Google has been working on a new wallpaper experience for over half a year to transform it from its aging Chrome app counterpart into a SWA (System Web App). The developers originally planned to incorporate the wallpaper picker into the system settings page (as reported by ChromeUnboxed), but that plan has since changed to create a new standalone app instead. We’ve been following Google’s efforts since they added the Chrome flag to enable the new background experience, and it was only recently that the app became functional, complete with a fresh look. Intrepid users of the Canary Channel can see the new UI by copying and pasting the following url into bold in the address bar of Chrome:
Activates the background image selection in the ChromeOS settings – Chrome operating system
Change the drop-down box from Standard to Enabled and restart your Chromebook. As soon as your session starts again, you’ll see the brand new Wallpaper app after right-clicking on the desktop and selecting “Set Background” from the context menu.
User interface of the wallpaper picker app in progress.
The appearance of the wallpaper selector looks noticeably different than before. There’s a pinch of Material You, with generous use of rounded corners, Google’s Product Sans font, and larger text that is on par with Android 12’s system settings. It sets the old vertical layout for a horizontal grid, similar to Google’s wallpaper app on Android. Chrome OS sorts the backgrounds by their respective collections, which you can access by clicking the rounded thumbnails. Just above the preview is a navigation bar that shows your applied background image, which changes depending on which collection you’ve accessed. Unlike the old app, the scrolling is buttery smooth – there are no weird flashes or delays to be seen.
Even in the initial phase, the new wallpaper experience is way ahead of the old wallpaper app. The tremors, random glitches, and messy organization made it downright frustrating to apply a wallpaper to my desktop – I gave up the selection entirely and used the Chrome OS file manager instead. In fact, I was really surprised at how awful it was when I bought my first Chromebook.

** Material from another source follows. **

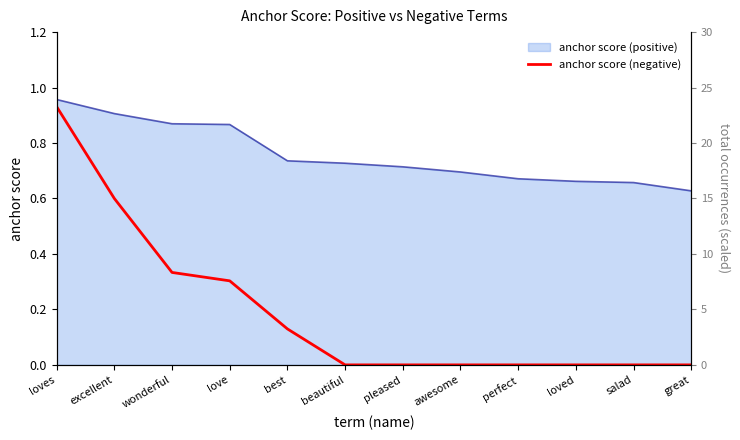

Does the chart have visible grid lines?

No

Personalization is one of the first things most people start with when they first set up their device, and this mess really isn’t a good look for Chrome OS. The new picker solves many problems.
A model of what the wallpaper selection might look like when it’s done.
However, the awkward title bar, the mistake in resizing the wallpaper selection, and the lack of animation are clear signs that this is not a finished product. While I expect these issues to be addressed in future Canary updates, there are a few more things I would like to see. Right now, almost everything about the selection uses Google’s new design language, with the exception of color extraction. I think the picker would look ill when it extracted the color from your background and applied it to the app’s background. I would also (like many others) be happy if Google brought their live wallpapers to Chrome OS. Improving the quality of life really goes a long way in enhancing the Chrome OS experience, and I’m all for it.